WHAT YOU WILL DO: Render the material from its first line up to and including the line with "23: (99, 329)" as a JSON list of strings, one string per line, with blank lines and pictures left out.

MATERIAL SUPPLIED:

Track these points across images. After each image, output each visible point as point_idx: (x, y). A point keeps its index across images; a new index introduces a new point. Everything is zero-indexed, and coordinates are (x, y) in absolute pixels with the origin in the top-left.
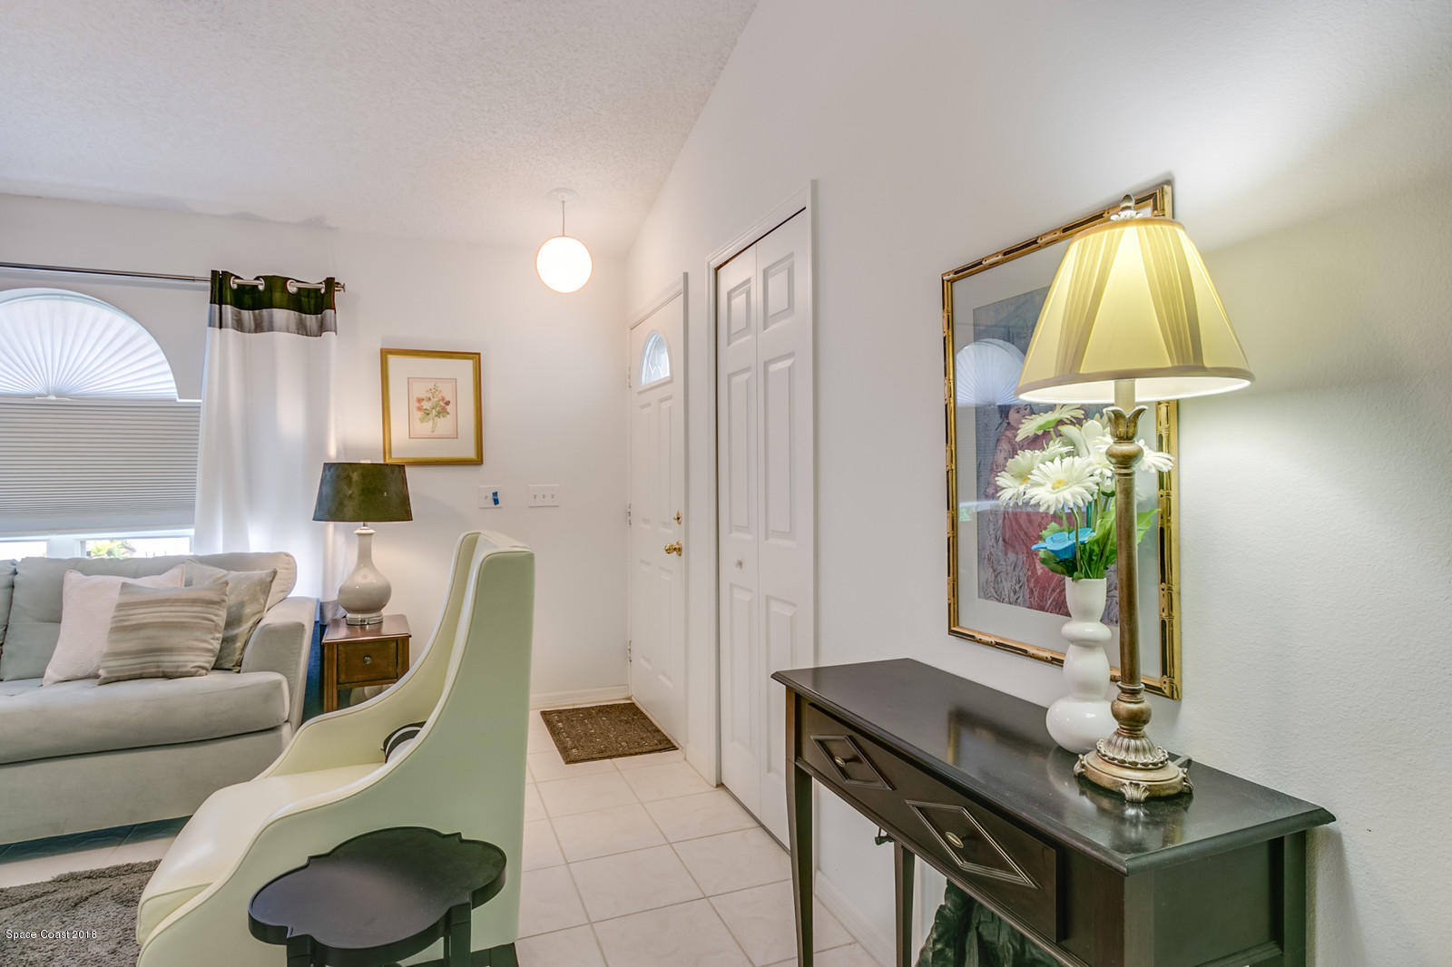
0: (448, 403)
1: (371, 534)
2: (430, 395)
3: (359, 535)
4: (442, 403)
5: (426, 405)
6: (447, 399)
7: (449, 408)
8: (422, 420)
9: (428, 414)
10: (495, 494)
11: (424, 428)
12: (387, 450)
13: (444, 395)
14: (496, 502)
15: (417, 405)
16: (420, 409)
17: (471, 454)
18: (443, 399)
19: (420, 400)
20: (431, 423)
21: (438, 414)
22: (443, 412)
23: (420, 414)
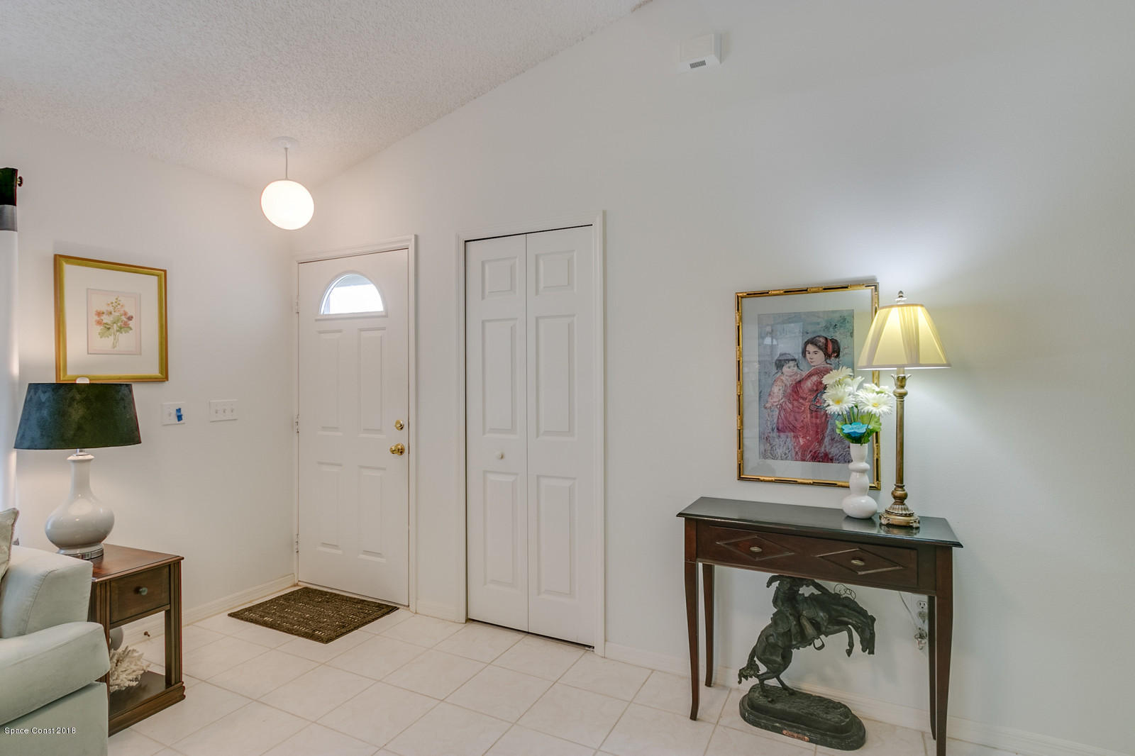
0: (130, 318)
1: (89, 460)
2: (111, 309)
3: (74, 461)
4: (124, 318)
5: (106, 319)
6: (130, 314)
7: (131, 323)
8: (102, 335)
9: (109, 328)
10: (179, 410)
11: (106, 343)
12: (60, 363)
13: (127, 310)
14: (180, 418)
15: (96, 318)
16: (99, 323)
17: (155, 371)
18: (125, 314)
19: (99, 314)
20: (112, 338)
21: (120, 330)
22: (125, 327)
23: (99, 329)
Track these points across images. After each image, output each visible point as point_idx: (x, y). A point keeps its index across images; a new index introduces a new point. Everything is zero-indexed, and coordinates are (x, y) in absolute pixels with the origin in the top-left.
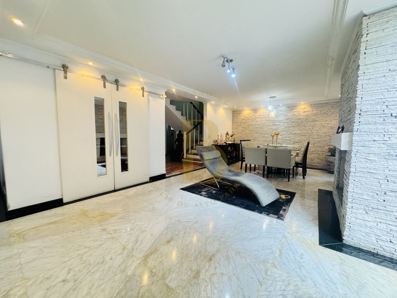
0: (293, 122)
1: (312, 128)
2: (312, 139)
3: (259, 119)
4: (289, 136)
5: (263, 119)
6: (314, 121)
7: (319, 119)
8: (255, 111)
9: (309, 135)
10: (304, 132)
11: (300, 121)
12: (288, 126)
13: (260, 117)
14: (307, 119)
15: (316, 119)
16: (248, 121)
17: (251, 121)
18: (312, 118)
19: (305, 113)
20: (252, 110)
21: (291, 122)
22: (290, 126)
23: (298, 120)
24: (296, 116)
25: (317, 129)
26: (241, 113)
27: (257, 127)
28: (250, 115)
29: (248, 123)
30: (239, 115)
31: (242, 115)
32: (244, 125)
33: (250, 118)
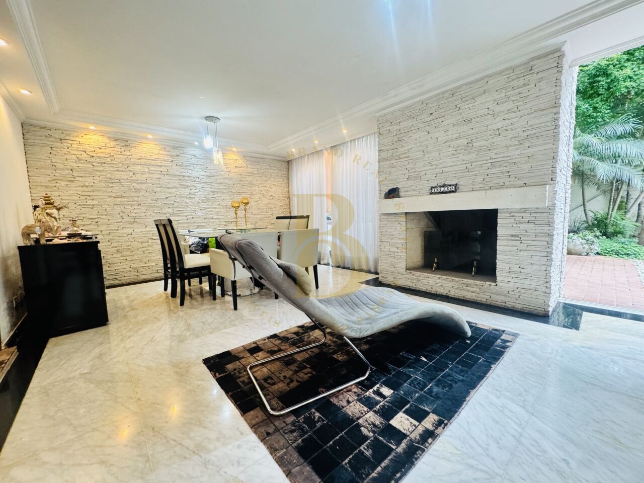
0: (220, 183)
3: (139, 167)
4: (217, 210)
5: (153, 168)
7: (257, 182)
8: (124, 142)
11: (231, 182)
13: (143, 161)
14: (241, 181)
16: (101, 168)
17: (111, 169)
18: (248, 179)
19: (237, 168)
20: (115, 140)
21: (217, 183)
22: (215, 190)
24: (223, 173)
26: (67, 137)
27: (138, 187)
28: (107, 151)
29: (103, 173)
30: (59, 144)
31: (76, 146)
32: (90, 179)
33: (109, 159)
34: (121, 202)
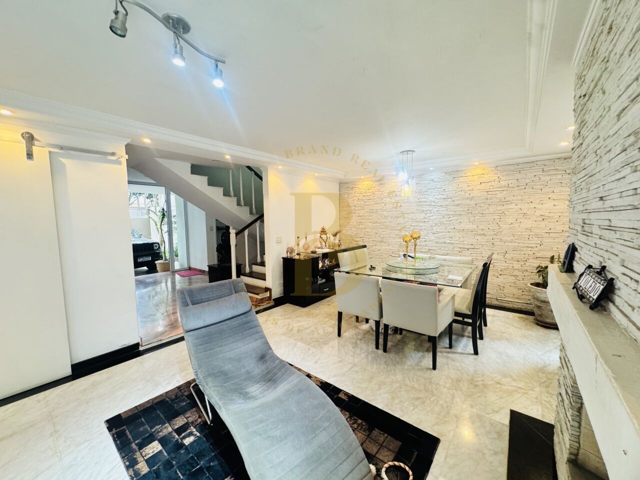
0: (458, 205)
1: (499, 217)
2: (499, 243)
4: (451, 234)
6: (504, 202)
7: (515, 198)
9: (492, 233)
10: (481, 227)
11: (473, 203)
12: (448, 213)
14: (487, 199)
15: (507, 199)
16: (368, 203)
17: (373, 203)
18: (500, 195)
19: (483, 184)
21: (454, 206)
22: (451, 213)
23: (468, 202)
24: (463, 193)
25: (510, 221)
26: (354, 186)
27: (386, 215)
28: (371, 191)
29: (369, 207)
30: (351, 192)
31: (357, 191)
32: (362, 211)
33: (372, 197)
34: (376, 226)
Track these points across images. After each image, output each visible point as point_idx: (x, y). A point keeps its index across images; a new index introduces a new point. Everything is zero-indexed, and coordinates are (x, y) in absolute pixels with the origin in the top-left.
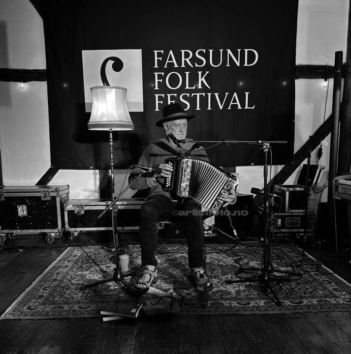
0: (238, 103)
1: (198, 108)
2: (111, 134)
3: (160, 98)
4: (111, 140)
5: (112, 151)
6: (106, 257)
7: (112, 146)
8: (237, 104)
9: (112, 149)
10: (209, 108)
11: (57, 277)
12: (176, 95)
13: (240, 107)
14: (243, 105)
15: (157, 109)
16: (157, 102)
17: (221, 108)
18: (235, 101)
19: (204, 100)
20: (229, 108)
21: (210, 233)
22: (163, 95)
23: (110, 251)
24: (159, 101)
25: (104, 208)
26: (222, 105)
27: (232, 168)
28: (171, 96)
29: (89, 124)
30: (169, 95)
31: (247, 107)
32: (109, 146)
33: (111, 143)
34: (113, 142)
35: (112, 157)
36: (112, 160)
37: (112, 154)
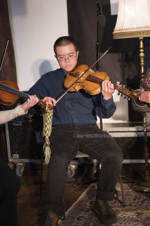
2: (141, 43)
4: (142, 50)
5: (142, 64)
6: (137, 200)
7: (143, 57)
9: (142, 61)
11: (78, 223)
23: (142, 192)
25: (132, 135)
29: (115, 32)
32: (139, 58)
33: (142, 54)
34: (144, 53)
35: (143, 72)
36: (143, 76)
37: (142, 68)
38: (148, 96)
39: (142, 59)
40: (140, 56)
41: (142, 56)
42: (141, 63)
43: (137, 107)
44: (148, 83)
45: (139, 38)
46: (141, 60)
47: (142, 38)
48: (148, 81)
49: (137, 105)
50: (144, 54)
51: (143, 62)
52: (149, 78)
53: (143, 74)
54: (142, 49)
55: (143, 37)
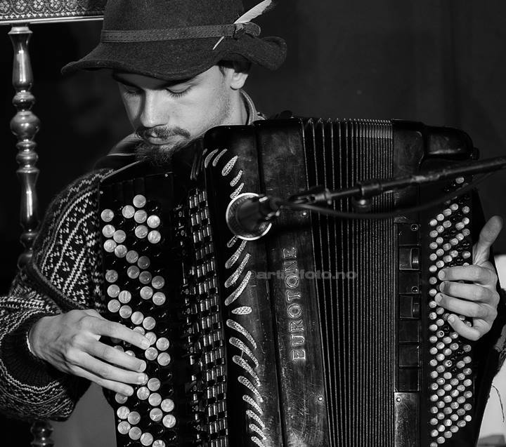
2: (22, 56)
4: (23, 96)
5: (28, 169)
7: (30, 133)
9: (28, 155)
32: (11, 138)
33: (24, 120)
34: (35, 112)
35: (30, 212)
36: (30, 234)
37: (29, 193)
38: (73, 337)
39: (27, 142)
40: (17, 128)
41: (27, 125)
42: (23, 163)
43: (11, 389)
44: (60, 272)
45: (9, 27)
46: (23, 148)
47: (26, 30)
48: (56, 260)
49: (11, 380)
50: (34, 118)
51: (31, 162)
52: (61, 247)
53: (34, 223)
54: (26, 87)
55: (31, 26)
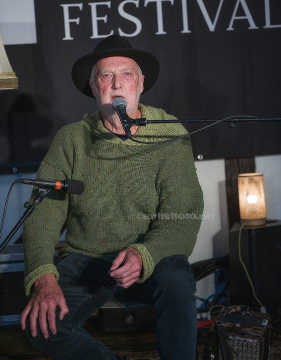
0: (249, 16)
1: (161, 31)
3: (73, 13)
8: (246, 20)
10: (186, 30)
12: (109, 4)
13: (253, 26)
14: (259, 20)
15: (68, 37)
16: (67, 21)
17: (212, 27)
18: (241, 12)
19: (172, 12)
20: (230, 28)
21: (206, 318)
22: (80, 6)
24: (70, 18)
26: (213, 22)
27: (245, 162)
28: (97, 6)
30: (94, 6)
31: (268, 25)
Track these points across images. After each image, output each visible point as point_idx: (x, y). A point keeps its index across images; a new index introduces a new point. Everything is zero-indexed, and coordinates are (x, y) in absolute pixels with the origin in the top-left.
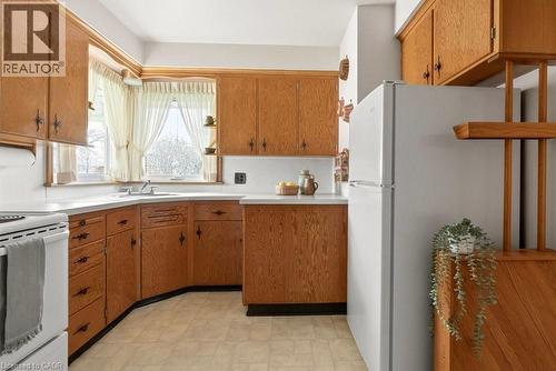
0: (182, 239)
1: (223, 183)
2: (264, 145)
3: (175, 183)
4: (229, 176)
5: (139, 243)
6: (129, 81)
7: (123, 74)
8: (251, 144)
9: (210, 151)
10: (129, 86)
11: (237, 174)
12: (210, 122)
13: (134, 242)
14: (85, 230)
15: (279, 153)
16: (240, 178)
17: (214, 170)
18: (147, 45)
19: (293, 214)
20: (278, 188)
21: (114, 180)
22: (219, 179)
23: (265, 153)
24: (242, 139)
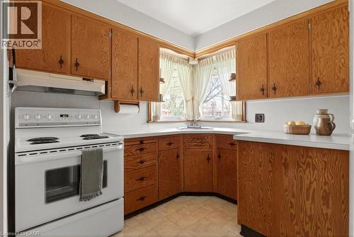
0: (208, 159)
1: (246, 122)
2: (274, 89)
3: (218, 122)
4: (251, 117)
5: (182, 157)
6: (192, 62)
7: (188, 60)
8: (263, 90)
9: (233, 99)
10: (193, 65)
11: (257, 115)
12: (233, 77)
13: (178, 156)
14: (144, 146)
15: (291, 94)
16: (260, 118)
17: (240, 112)
18: (196, 38)
19: (284, 154)
20: (285, 127)
21: (185, 120)
22: (244, 119)
23: (275, 96)
24: (255, 86)
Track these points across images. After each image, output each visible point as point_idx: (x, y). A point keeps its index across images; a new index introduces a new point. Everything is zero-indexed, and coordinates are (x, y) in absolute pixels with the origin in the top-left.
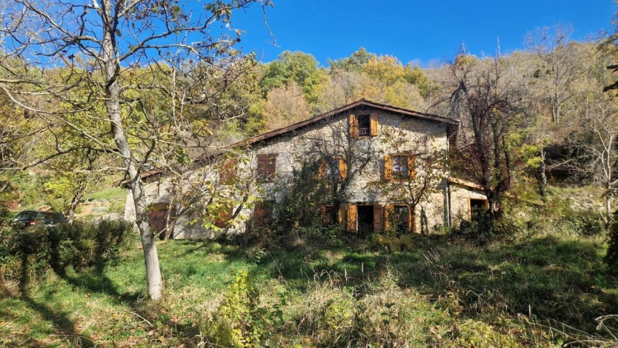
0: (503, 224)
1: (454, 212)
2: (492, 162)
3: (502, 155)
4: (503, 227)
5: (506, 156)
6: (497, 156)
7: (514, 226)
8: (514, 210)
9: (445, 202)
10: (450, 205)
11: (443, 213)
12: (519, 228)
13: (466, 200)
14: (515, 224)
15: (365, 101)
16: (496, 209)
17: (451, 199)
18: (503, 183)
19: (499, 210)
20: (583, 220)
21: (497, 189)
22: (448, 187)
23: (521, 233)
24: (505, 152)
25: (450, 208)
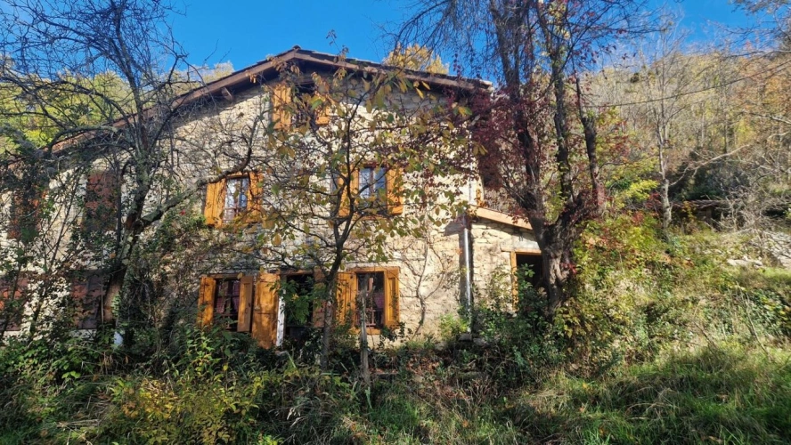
0: (581, 317)
1: (481, 282)
2: (551, 150)
3: (577, 129)
4: (582, 323)
5: (587, 130)
6: (562, 130)
7: (611, 319)
8: (611, 275)
9: (462, 262)
10: (472, 266)
11: (457, 286)
12: (624, 323)
13: (506, 255)
14: (613, 312)
15: (301, 52)
16: (563, 276)
17: (475, 255)
18: (579, 202)
19: (570, 277)
20: (781, 299)
21: (565, 217)
22: (470, 228)
23: (630, 338)
24: (584, 121)
25: (472, 274)
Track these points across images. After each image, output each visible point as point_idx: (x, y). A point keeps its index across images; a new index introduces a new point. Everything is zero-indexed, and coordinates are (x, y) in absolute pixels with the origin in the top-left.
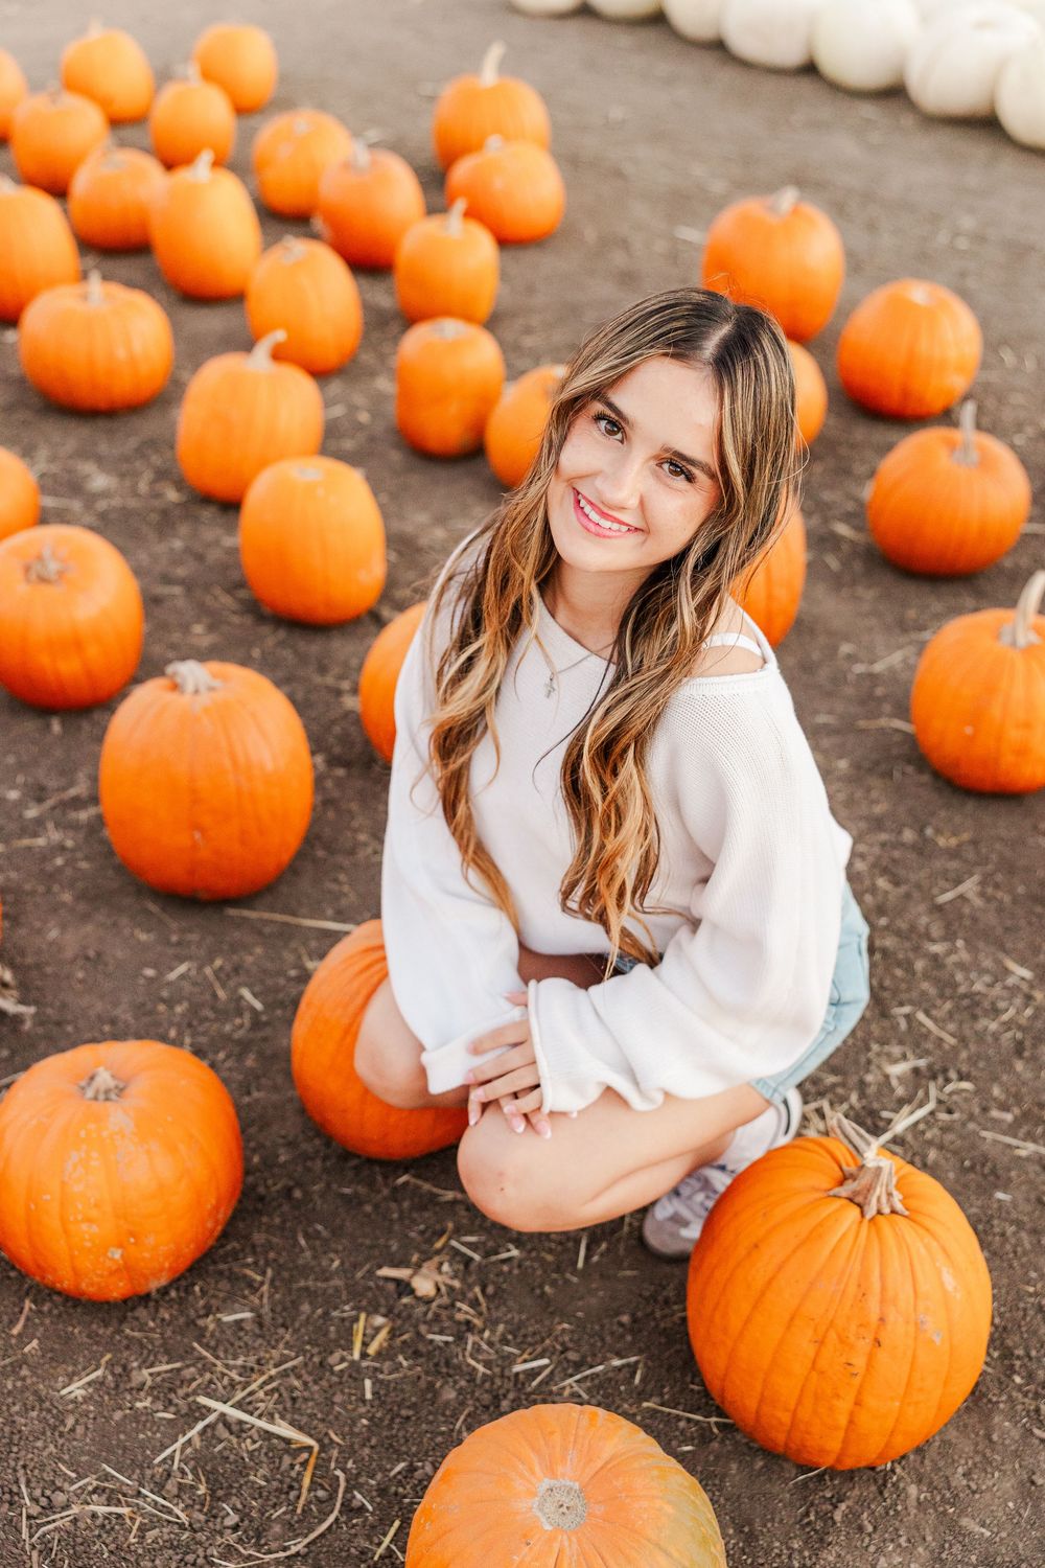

OUTPUT FOR THIS EXERCISE:
[
  "Track these points across images. After each image, output each visible point as point_idx: (x, y). A point keeps its index across images; a new index introduces a new point. Everything is zero-indexed, and coordinates are (x, y) in absolute pixels with the origin in the top-left.",
  "0: (448, 403)",
  "1: (371, 534)",
  "2: (430, 395)",
  "3: (359, 535)",
  "4: (442, 403)",
  "5: (426, 405)",
  "6: (447, 399)",
  "7: (449, 408)",
  "8: (422, 420)",
  "9: (428, 414)",
  "10: (495, 494)",
  "11: (424, 428)",
  "12: (387, 450)",
  "13: (444, 395)",
  "14: (496, 502)",
  "15: (417, 405)",
  "16: (420, 409)",
  "17: (471, 454)",
  "18: (443, 399)",
  "19: (420, 400)",
  "20: (431, 423)",
  "21: (438, 414)",
  "22: (443, 412)",
  "23: (420, 414)",
  "0: (130, 318)",
  "1: (89, 460)",
  "2: (111, 309)",
  "3: (74, 461)",
  "4: (124, 318)",
  "5: (106, 319)",
  "6: (130, 314)",
  "7: (131, 323)",
  "8: (102, 335)",
  "9: (109, 328)",
  "10: (179, 410)",
  "11: (106, 343)",
  "12: (60, 363)",
  "13: (127, 310)",
  "14: (180, 418)",
  "15: (96, 318)",
  "16: (99, 323)",
  "17: (155, 371)",
  "18: (125, 314)",
  "19: (99, 314)",
  "20: (112, 338)",
  "21: (120, 330)",
  "22: (125, 327)",
  "23: (99, 329)"
]